• _What is being asked_: Can you pull out each line of the data below that includes the word "travel"?

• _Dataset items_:

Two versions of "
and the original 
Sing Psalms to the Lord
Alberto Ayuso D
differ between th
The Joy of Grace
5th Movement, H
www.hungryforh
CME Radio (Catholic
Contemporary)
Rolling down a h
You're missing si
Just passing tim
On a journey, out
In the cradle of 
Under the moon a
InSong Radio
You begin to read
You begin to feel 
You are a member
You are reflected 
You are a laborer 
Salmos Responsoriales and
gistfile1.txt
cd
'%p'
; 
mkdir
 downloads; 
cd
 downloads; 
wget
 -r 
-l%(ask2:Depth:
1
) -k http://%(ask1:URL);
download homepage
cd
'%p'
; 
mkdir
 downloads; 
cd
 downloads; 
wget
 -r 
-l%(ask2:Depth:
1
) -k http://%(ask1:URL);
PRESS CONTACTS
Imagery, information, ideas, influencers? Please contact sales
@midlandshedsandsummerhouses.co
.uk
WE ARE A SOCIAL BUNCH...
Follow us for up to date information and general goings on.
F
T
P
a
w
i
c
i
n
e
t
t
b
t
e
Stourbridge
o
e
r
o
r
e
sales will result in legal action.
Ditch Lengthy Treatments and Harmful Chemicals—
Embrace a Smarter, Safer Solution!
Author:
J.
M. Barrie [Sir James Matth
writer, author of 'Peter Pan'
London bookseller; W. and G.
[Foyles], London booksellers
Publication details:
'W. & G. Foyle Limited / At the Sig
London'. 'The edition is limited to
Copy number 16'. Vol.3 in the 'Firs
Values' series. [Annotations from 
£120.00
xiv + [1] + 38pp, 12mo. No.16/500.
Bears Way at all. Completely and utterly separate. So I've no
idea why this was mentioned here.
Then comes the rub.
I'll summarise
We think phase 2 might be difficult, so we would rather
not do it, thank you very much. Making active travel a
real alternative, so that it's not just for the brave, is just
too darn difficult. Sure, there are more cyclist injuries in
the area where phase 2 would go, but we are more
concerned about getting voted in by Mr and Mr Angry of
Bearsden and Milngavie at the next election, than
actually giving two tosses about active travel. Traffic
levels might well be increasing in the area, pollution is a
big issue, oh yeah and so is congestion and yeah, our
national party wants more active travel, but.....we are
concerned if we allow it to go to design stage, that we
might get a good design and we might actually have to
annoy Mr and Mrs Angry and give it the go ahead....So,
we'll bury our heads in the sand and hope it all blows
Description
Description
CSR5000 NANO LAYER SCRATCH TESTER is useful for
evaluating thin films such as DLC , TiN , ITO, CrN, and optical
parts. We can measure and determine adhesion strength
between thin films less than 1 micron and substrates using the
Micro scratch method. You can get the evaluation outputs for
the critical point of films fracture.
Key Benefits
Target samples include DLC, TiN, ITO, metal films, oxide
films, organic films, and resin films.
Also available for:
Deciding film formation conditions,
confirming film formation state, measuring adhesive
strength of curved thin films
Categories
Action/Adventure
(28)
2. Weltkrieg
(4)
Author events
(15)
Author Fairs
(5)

• _Solution to the exercise_:
not do it, thank you very much. Making active travel a
actually giving two tosses about active travel. Traffic
national party wants more active travel, but.....we are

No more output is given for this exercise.